Thursday, September 25th, 2014 (8:01 am) - Score 734

A new uSwitch study, which analysed data from 3.1 million UK Internet speedtests between 1st July 2013 and 30th June 2014, has concluded that consumers get the best broadband ISP performance if they go online at 5am (least busy) and the slowest if they start surfing at 9pm; a drop in speed of 21% was recorded between these periods.

The study found that broadband download speeds averaged 18.1Mbps at 5am in the morning, which fell to 14.3Mbps at 9pm (night). An identical study conducted by the same group one year earlier reported that 4am was the fastest (14.83Mbps) and once again 9pm delivered the slowest (10.72Mbps) performance, which equated to a more dramatic drop of 28%. The less aggressive fall this year suggests that ISPs are improving their network capacity and or its management.

A closer look at the largest UK towns and cities revealed that Exeter, Chester and Bath all saw the biggest fall in performance between peak and off-peak hours, with all suffering a dramatic drop of greater than 50%. However, in country terms, it’s Wales that fares the worst, with speeds falling by 48% between the two periods.

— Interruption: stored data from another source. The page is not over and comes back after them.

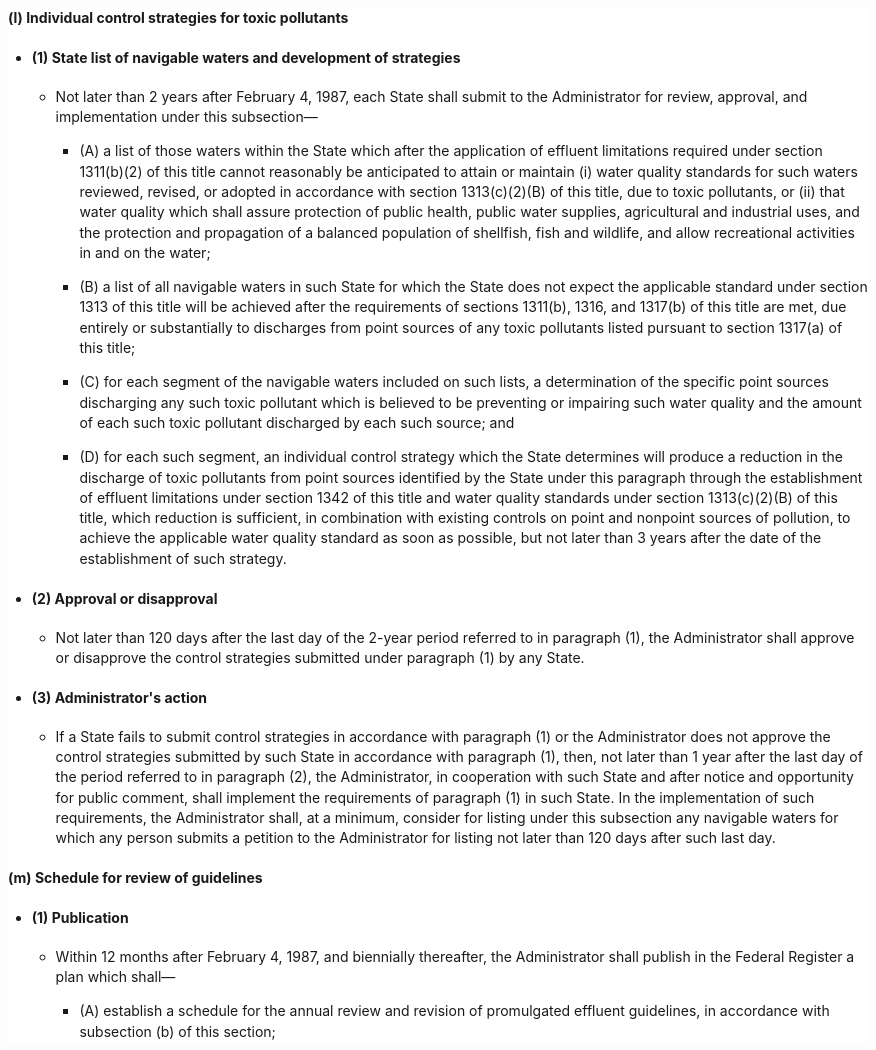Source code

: #### (l) Individual control strategies for toxic pollutants
* #### (1) State list of navigable waters and development of strategies
  * Not later than 2 years after February 4, 1987, each State shall submit to the Administrator for review, approval, and implementation under this subsection—

    * (A) a list of those waters within the State which after the application of effluent limitations required under section 1311(b)(2) of this title cannot reasonably be anticipated to attain or maintain (i) water quality standards for such waters reviewed, revised, or adopted in accordance with section 1313(c)(2)(B) of this title, due to toxic pollutants, or (ii) that water quality which shall assure protection of public health, public water supplies, agricultural and industrial uses, and the protection and propagation of a balanced population of shellfish, fish and wildlife, and allow recreational activities in and on the water;

    * (B) a list of all navigable waters in such State for which the State does not expect the applicable standard under section 1313 of this title will be achieved after the requirements of sections 1311(b), 1316, and 1317(b) of this title are met, due entirely or substantially to discharges from point sources of any toxic pollutants listed pursuant to section 1317(a) of this title;

    * (C) for each segment of the navigable waters included on such lists, a determination of the specific point sources discharging any such toxic pollutant which is believed to be preventing or impairing such water quality and the amount of each such toxic pollutant discharged by each such source; and

    * (D) for each such segment, an individual control strategy which the State determines will produce a reduction in the discharge of toxic pollutants from point sources identified by the State under this paragraph through the establishment of effluent limitations under section 1342 of this title and water quality standards under section 1313(c)(2)(B) of this title, which reduction is sufficient, in combination with existing controls on point and nonpoint sources of pollution, to achieve the applicable water quality standard as soon as possible, but not later than 3 years after the date of the establishment of such strategy.

* #### (2) Approval or disapproval
  * Not later than 120 days after the last day of the 2-year period referred to in paragraph (1), the Administrator shall approve or disapprove the control strategies submitted under paragraph (1) by any State.

* #### (3) Administrator's action
  * If a State fails to submit control strategies in accordance with paragraph (1) or the Administrator does not approve the control strategies submitted by such State in accordance with paragraph (1), then, not later than 1 year after the last day of the period referred to in paragraph (2), the Administrator, in cooperation with such State and after notice and opportunity for public comment, shall implement the requirements of paragraph (1) in such State. In the implementation of such requirements, the Administrator shall, at a minimum, consider for listing under this subsection any navigable waters for which any person submits a petition to the Administrator for listing not later than 120 days after such last day.

#### (m) Schedule for review of guidelines
* #### (1) Publication
  * Within 12 months after February 4, 1987, and biennially thereafter, the Administrator shall publish in the Federal Register a plan which shall—

    * (A) establish a schedule for the annual review and revision of promulgated effluent guidelines, in accordance with subsection (b) of this section;
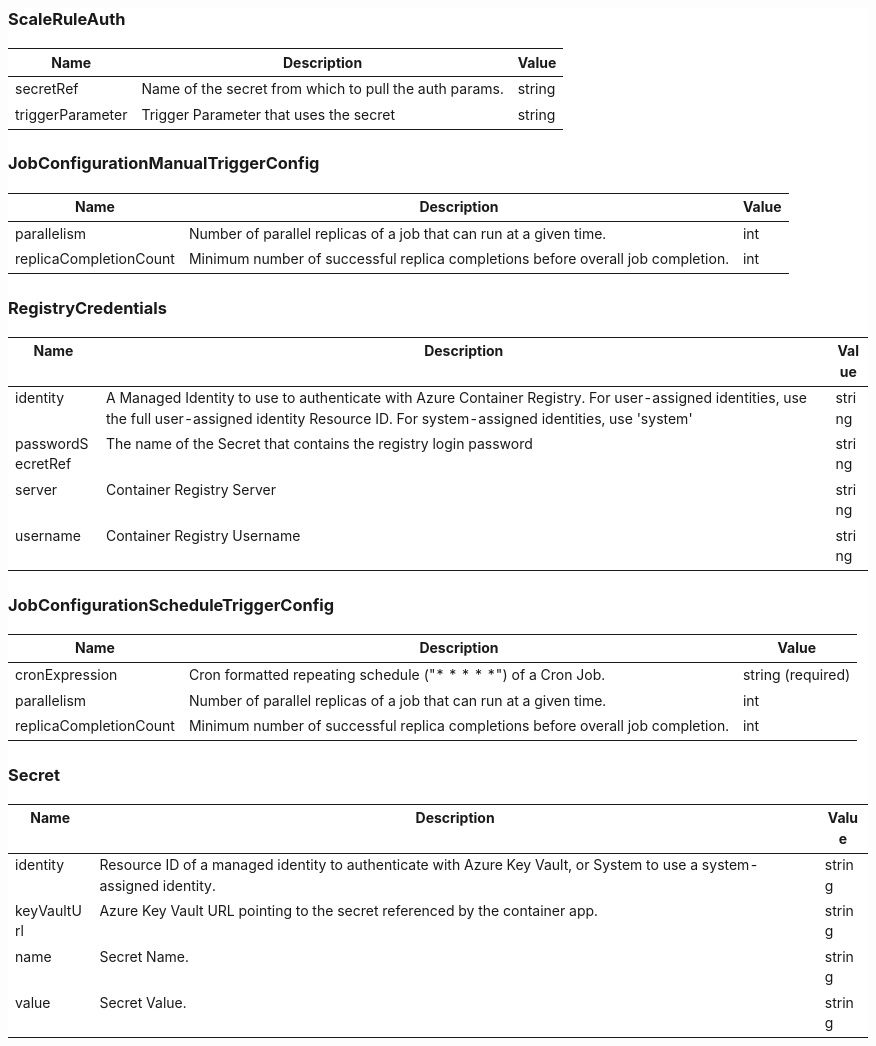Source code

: 
### ScaleRuleAuth

| Name | Description | Value |
|-|-|-|
| secretRef | Name of the secret from which to pull the auth params. | string |
| triggerParameter | Trigger Parameter that uses the secret | string |


### JobConfigurationManualTriggerConfig

| Name | Description | Value |
|-|-|-|
| parallelism | Number of parallel replicas of a job that can run at a given time. | int |
| replicaCompletionCount | Minimum number of successful replica completions before overall job completion. | int |


### RegistryCredentials

| Name | Description | Value |
|-|-|-|
| identity | A Managed Identity to use to authenticate with Azure Container Registry. For user-assigned identities, use the full user-assigned identity Resource ID. For system-assigned identities, use 'system' | string |
| passwordSecretRef | The name of the Secret that contains the registry login password | string |
| server | Container Registry Server | string |
| username | Container Registry Username | string |


### JobConfigurationScheduleTriggerConfig

| Name | Description | Value |
|-|-|-|
| cronExpression | Cron formatted repeating schedule ("* * * * *") of a Cron Job. | string (required) |
| parallelism | Number of parallel replicas of a job that can run at a given time. | int |
| replicaCompletionCount | Minimum number of successful replica completions before overall job completion. | int |


### Secret

| Name | Description | Value |
|-|-|-|
| identity | Resource ID of a managed identity to authenticate with Azure Key Vault, or System to use a system-assigned identity. | string |
| keyVaultUrl | Azure Key Vault URL pointing to the secret referenced by the container app. | string |
| name | Secret Name. | string |
| value | Secret Value. | string |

Meanwhile Scotland saw the smallest drop of 17%, with England on 18% and Northern Ireland at 19%.

A table of the top 30 UK towns and cities with the biggest changes in speed has been included below.

peak versus off-peak broadband isp speeds uk 2014

The results are of course entirely unsurprising. Home broadband remains a shared “Best Efforts” service, which means that ISPs typically share their network capacity between multiple users and as a result service speeds can fall during busy periods when larger numbers of people are all surfing at the same time. Often the less you pay for your service the more it’s likely to be shared.

Similarly the busiest periods for home broadband ISPs usually occur outside of working hours (i.e. in the evenings), when almost everybody is home and awake. It should be noted that this is the opposite for business ISPs where network congestion usually peaks during daytime working hours when most people are in the office.

The only way to completely avoid the issue of fluctuating performance is to buy an expensive dedicated 1:1 business connection, which could cost you hundreds of pounds per month. Otherwise those who seek affordability have to accept the natural variations in performance as a price worth paying (one exception to this rule is usually given for newly built networks as they tend to have an initial abundance of capacity).

But as usual you should take statistics like this with a suitably big pinch of salt. Admittedly there’s little denying that surfing during the early hours does deliver the best performance, yet it should however be noted that not all areas and ISP connections will suffer from the same issue. It’s also unclear whether uSwitch filtered peak and off-peak data on the same lines or if they just ran a general average (the latter looks likely). Furthermore it’s possible that more tests will have been conducted during the peak than off-peak periods. Similarly this is a test of real-world connectivity, but that won’t reflect the availability of potentially better and less variable connections.

Leave a Comment
6 Responses
  1. Avatar Ignitionnet says:

    Interesting and inevitably the change between peak and off-peak will be exacerbated as top speeds continue to increase.

  2. Avatar DTMark says:

    I’d have thought this data is surprising. Are ISPs really over-selling to the extent that users are seeing really significant speed drops like this?

    Here we are with 4G which is almost always 23 to 25 Meg down and over 40 Meg up. Surely, that’s the very essence of ‘contended service’. I don’t expect it to slow down at 9pm, and indeed it does not.

    It’s not very fast, is it. But then neither are any of the speeds in that table.

    1. Avatar Gzero says:

      Yes, Virgin Media definitely are. I get speeds as low as 10mbps at 9pm, and 120mbps at 5am. I could link my speedtests if you’d like. Estimated fix date from VM? November!

    2. Avatar DTMark says:

      If you’re within the first three months of service I suspect you could escape any contract.

      But then that presumes that there is an alternative.

      The lack of an alternative is probably the primary reason we put up with such abysmal broadband speeds. Where, by alternative, I mean infrastructural alternative, not just another BT based reseller.

    3. Avatar Gzero says:

      You guessed correctly, I have set my parents up with Plusnet fibre, and it’s fine a lot of the time.
      I’m stuck with no other option in this top floor flat as there is no BT line as far as I know.

  3. Avatar My8th says:

    Nice article. I live in North America and I want to schedule noncritical downloads during the lowest non peak hours. Any article or information I could use to pick the hours?